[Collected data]
——————————

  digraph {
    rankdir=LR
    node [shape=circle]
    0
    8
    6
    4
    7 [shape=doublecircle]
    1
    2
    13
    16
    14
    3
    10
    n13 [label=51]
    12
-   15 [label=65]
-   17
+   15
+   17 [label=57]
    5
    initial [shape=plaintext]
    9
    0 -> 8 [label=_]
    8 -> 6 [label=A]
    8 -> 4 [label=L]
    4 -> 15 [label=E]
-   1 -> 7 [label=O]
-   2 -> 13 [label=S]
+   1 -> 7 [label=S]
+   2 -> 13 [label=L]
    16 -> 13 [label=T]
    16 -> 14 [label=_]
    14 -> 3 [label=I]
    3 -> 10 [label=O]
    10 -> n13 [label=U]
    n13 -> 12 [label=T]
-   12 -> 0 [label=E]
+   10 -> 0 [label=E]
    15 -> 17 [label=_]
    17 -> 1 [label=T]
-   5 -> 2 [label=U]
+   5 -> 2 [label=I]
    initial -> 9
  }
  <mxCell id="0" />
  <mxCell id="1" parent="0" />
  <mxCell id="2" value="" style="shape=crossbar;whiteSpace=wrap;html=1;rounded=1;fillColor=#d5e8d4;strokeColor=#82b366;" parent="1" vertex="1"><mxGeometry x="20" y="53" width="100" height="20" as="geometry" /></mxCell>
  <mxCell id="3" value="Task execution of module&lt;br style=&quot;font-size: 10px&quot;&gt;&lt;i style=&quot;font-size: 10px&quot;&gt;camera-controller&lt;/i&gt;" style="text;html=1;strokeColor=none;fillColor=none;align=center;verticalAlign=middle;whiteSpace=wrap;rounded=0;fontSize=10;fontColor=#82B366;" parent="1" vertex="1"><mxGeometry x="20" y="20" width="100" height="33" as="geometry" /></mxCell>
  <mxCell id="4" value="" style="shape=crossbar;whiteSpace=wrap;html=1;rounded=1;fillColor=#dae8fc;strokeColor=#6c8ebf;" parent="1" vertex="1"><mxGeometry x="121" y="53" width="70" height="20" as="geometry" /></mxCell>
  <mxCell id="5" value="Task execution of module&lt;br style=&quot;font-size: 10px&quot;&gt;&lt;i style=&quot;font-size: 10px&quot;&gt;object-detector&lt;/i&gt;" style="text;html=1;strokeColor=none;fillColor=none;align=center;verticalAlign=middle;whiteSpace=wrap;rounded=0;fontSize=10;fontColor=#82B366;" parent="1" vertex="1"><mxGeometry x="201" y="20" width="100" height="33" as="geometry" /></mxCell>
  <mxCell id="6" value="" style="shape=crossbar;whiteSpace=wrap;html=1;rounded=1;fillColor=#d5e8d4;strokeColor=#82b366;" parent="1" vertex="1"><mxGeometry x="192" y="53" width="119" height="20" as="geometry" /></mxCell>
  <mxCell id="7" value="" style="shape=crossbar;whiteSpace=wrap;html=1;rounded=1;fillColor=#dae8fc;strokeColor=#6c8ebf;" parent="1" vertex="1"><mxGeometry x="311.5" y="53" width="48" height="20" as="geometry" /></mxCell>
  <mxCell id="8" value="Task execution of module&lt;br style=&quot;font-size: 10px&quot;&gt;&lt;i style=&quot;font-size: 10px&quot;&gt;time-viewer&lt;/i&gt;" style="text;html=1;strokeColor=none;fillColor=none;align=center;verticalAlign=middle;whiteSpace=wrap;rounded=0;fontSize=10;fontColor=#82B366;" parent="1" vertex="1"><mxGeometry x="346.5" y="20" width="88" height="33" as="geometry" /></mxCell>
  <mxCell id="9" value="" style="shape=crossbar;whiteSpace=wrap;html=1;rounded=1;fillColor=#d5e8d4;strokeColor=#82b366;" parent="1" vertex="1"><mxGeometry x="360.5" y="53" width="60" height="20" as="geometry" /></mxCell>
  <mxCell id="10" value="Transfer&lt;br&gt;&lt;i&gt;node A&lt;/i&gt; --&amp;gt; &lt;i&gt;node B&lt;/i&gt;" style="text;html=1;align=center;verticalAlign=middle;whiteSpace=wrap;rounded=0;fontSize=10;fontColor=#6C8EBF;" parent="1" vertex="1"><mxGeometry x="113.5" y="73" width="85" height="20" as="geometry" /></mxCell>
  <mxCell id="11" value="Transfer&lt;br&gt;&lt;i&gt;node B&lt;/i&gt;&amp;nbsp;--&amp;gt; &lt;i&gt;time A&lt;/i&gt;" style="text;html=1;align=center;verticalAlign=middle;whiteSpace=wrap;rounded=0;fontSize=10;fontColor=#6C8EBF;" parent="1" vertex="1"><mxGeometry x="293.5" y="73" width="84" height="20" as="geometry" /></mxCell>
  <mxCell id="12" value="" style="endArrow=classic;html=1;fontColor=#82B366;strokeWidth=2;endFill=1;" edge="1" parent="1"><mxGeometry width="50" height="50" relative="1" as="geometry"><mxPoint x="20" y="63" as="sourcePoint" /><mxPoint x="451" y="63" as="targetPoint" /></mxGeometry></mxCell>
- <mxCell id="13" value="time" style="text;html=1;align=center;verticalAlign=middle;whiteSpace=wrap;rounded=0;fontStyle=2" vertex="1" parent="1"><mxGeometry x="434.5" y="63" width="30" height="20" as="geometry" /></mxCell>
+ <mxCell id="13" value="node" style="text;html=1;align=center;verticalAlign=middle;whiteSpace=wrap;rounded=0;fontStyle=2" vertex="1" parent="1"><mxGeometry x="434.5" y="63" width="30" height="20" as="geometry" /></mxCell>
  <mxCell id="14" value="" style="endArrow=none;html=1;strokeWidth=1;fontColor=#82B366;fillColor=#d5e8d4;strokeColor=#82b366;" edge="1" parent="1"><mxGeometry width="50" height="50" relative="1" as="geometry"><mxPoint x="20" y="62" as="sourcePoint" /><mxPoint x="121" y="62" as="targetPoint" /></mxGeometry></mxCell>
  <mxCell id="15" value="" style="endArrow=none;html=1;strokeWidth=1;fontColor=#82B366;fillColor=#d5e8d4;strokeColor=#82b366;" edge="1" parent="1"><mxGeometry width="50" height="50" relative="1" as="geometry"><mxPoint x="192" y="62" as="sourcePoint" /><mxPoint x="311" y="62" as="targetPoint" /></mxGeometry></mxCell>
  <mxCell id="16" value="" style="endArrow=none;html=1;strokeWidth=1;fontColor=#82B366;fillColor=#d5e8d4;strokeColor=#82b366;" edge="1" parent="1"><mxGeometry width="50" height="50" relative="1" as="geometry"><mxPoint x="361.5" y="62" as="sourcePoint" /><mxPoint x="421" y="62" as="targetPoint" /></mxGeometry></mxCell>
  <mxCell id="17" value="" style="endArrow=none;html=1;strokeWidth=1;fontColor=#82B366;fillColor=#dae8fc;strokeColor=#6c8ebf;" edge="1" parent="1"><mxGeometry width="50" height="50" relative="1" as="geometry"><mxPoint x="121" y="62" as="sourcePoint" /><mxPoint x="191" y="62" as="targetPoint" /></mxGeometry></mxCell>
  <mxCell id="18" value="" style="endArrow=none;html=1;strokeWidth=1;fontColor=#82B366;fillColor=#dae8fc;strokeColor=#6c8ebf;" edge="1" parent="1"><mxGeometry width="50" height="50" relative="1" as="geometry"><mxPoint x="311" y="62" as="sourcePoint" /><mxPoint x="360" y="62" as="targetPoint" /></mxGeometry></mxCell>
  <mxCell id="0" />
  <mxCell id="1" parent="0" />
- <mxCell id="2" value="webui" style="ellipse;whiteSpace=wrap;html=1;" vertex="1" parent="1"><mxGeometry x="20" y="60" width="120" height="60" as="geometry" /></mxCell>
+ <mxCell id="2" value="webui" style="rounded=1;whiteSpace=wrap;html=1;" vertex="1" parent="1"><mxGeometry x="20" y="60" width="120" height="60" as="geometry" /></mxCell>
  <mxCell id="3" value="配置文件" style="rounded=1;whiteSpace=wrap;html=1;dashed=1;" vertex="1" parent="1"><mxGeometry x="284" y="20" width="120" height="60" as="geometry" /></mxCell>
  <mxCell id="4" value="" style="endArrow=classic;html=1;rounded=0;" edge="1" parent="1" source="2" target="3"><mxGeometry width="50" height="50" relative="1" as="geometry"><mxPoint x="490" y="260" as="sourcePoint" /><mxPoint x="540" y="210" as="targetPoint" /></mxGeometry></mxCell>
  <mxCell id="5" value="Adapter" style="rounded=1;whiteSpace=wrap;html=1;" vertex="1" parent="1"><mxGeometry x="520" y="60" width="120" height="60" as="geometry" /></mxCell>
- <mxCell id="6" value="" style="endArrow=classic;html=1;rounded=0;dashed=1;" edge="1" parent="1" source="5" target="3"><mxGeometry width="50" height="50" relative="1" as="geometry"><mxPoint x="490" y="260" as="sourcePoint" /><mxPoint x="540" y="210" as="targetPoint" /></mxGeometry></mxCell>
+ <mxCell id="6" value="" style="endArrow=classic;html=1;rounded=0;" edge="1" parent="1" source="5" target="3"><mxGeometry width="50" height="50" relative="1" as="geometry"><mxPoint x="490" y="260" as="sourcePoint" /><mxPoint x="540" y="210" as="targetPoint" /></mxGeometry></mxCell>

——————————

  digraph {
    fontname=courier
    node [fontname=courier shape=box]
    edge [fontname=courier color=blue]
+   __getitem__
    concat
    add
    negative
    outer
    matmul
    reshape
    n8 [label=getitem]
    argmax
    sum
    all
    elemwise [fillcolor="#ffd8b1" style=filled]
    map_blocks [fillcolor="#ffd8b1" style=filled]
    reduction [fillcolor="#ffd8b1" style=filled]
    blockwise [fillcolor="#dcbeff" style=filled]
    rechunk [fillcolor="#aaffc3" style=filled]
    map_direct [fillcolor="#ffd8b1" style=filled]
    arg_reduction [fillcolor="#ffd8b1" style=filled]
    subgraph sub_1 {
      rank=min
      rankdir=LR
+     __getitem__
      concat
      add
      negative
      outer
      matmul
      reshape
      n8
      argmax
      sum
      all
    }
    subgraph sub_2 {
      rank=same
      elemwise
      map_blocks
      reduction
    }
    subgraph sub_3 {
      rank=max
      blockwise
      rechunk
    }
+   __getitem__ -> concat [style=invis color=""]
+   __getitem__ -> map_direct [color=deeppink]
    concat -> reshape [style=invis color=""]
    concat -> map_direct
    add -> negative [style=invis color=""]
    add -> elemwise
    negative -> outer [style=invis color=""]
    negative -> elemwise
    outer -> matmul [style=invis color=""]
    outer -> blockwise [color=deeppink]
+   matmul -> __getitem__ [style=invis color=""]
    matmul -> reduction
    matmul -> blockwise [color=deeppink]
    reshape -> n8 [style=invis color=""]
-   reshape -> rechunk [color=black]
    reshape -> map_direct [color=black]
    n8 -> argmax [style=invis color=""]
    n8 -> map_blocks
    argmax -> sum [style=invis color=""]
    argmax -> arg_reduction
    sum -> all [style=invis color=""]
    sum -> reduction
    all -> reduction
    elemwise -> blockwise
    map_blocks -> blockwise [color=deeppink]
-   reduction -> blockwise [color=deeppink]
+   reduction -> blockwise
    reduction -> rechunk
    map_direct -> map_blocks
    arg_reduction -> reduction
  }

——————————

Work to complete => Extract every line of the items above that contains the string "negative".

Result =>
    negative
      negative
    add -> negative [style=invis color=""]
    negative -> outer [style=invis color=""]
    negative -> elemwise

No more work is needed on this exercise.